Using large-scale field experiments, my work has shown that intraspecific genetic variation can influence the magnitude and direction of plant-plant interactions. Furthermore, the extent to which genetic variation influences plant-plant interactions depends strongly on abiotic contexts.

Future work on this topic will use modeling and empirical approaches to investigate:

- whether and at what spatial scales genetic variation for competition and facilitation might influence coexistence outcomes
- the genetic architecture of intraspecific variation in neighbor interactions
- the evolution of species interactions during diversification and speciation

Effects of heterospecific neighbors on B. stricta. Points represent coefficient estimates regressing (A) growth and (B) reproduction upon neighbor density for each tested accession. The red lines mark 0, with positive effects of neighbors to the right, and negative effects to the left.

Harvesting rhizosphere soil for to characterize microbial community composition.

trait-mediated microbial community assembly

In Brassicaceous plants, there is abundant evidence documenting how variation in glucosinolates influences interactions with herbivores. In addition, recent advances show that these chemicals mediate abiotic interactions like drought tolerance. Simultaneously, these compounds are transported to and exuded through plant roots, with potential effects on interactions between host plants and soil microbes.

Ongoing work using controlled growth chamber experiments investigates how variation in root chemistry influences the diversity and composition of microbial communities in the rhizosphere. Specifically, I aim to understand the extent to which plant genotype and phenotype control microbial community assembly, and whether any such control may feed back to benefit (or harm) plant fitness. This project draws upon experience in microbial bioinformatics that I built through an interdisciplinary collaborative training program (Carley et al. 2020).

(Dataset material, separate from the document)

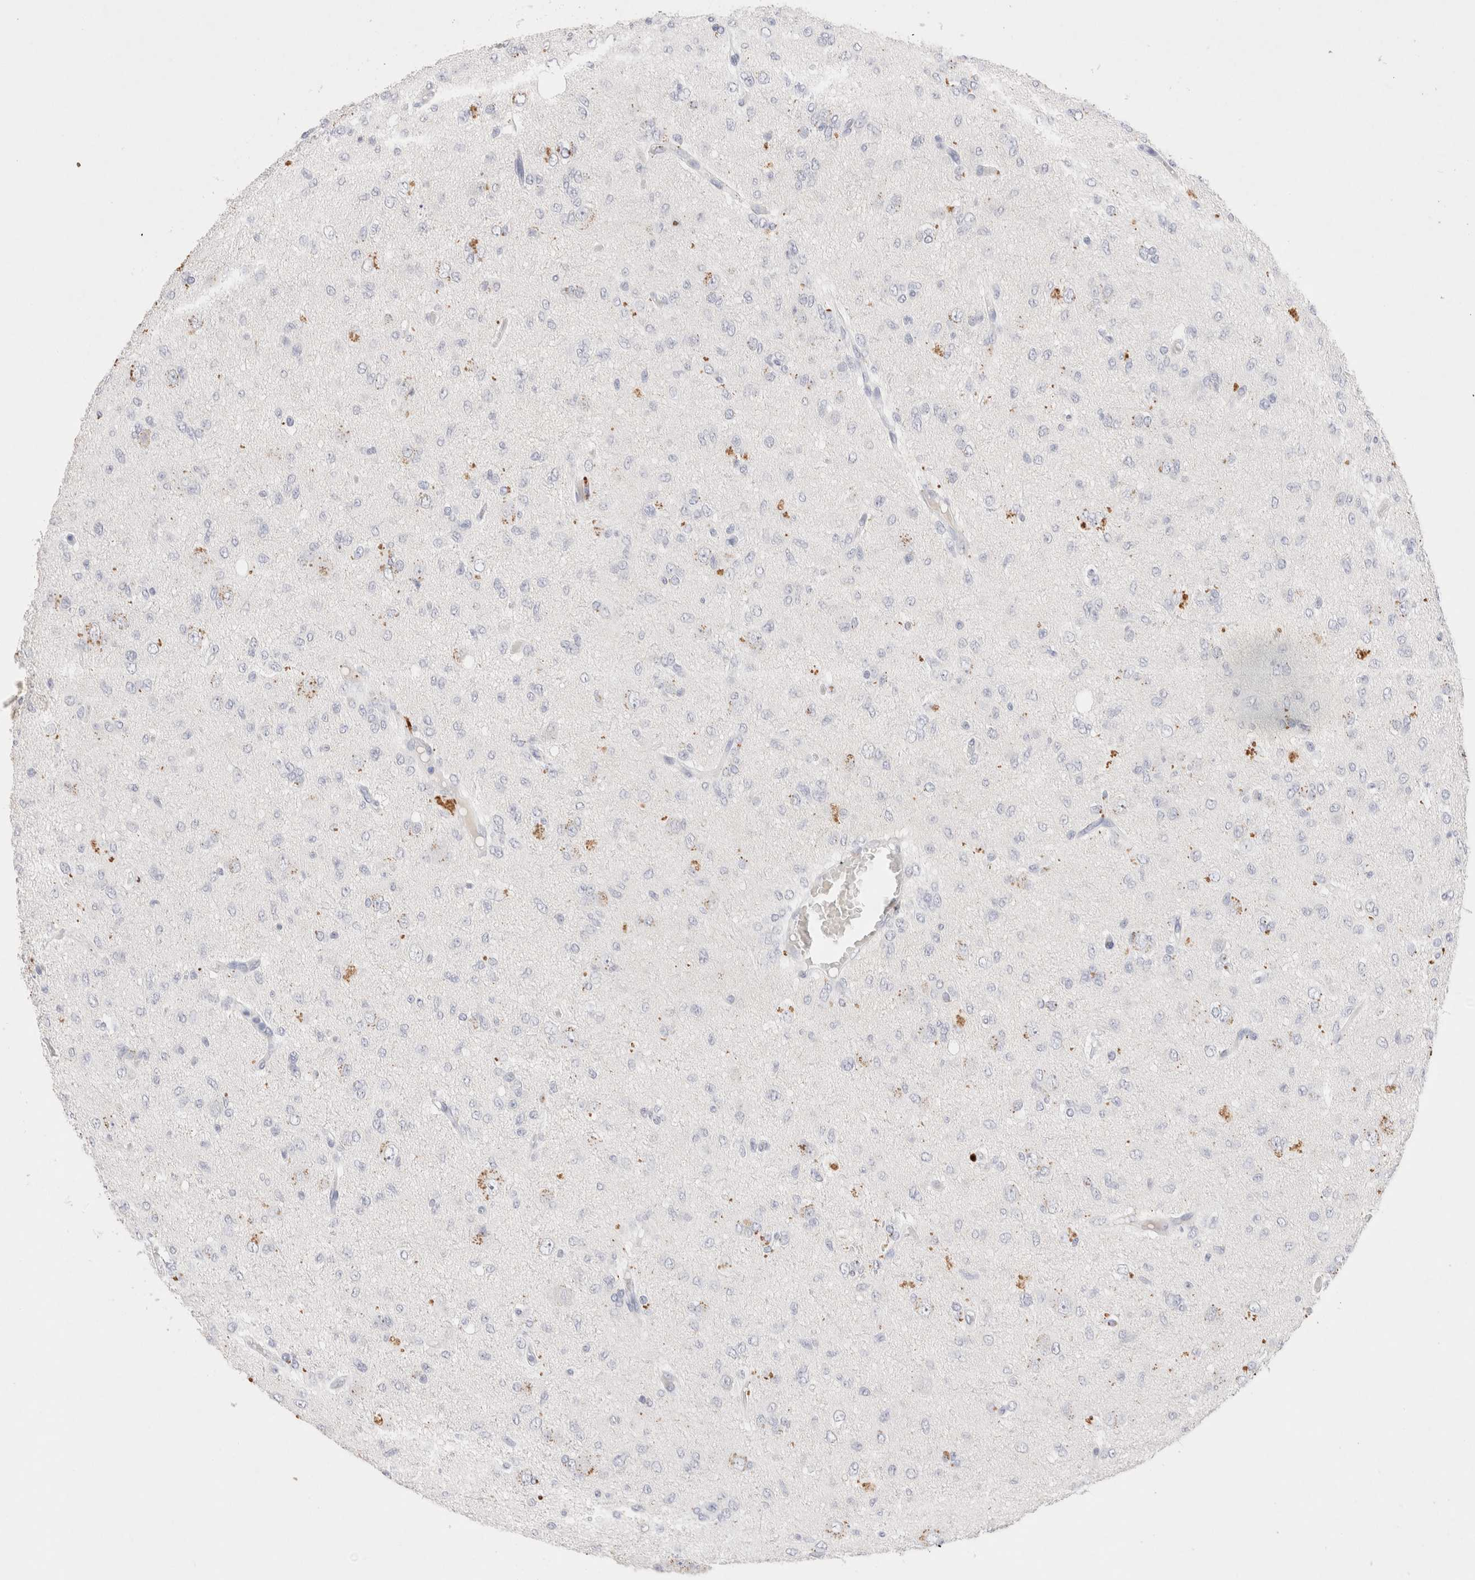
{"staining": {"intensity": "negative", "quantity": "none", "location": "none"}, "tissue": "glioma", "cell_type": "Tumor cells", "image_type": "cancer", "snomed": [{"axis": "morphology", "description": "Glioma, malignant, High grade"}, {"axis": "topography", "description": "Brain"}], "caption": "The immunohistochemistry histopathology image has no significant positivity in tumor cells of glioma tissue. Brightfield microscopy of IHC stained with DAB (3,3'-diaminobenzidine) (brown) and hematoxylin (blue), captured at high magnification.", "gene": "EPCAM", "patient": {"sex": "female", "age": 59}}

Future work in this realm will explore:

- How microbially-controlled fitness differences interact with drought and herbivory to jointly shape glucosinolate evolution and phenotypic diversity
- Whether and how microbial community assembly indirectly contributes to plant drought tolerance
- Potential parallels in belowground effects of glucosinolate exudation across native and non-native taxa in the Brassicaceae

critical perspectives on biological variation

While pursuing the “core” research topics described above, I have become increasingly curious about how history and social contexts influence the frameworks and questions that shape contemporary biological research. In collaboration with Anita Simha and Carlos Pardo de la Hoz, we have developed formal scholarship on this topic using coexistence in ecological communities as a case study (Simha et al. 2022).

In the future, I am interested in pursuing more interdisciplinary work that merges scientific research with critical science studies perspectives and methods. I am also interested in working to operationalize such approaches and explore how changes in conceptual and theoretical frameworks, and the questions and hypotheses they generate, alter inference and interpretation of research outcomes.

Literature review reveals that competition (orange line) has received approximately an order of magnitude more attention in research than have positive or neutral interspecies interactions (purple lines).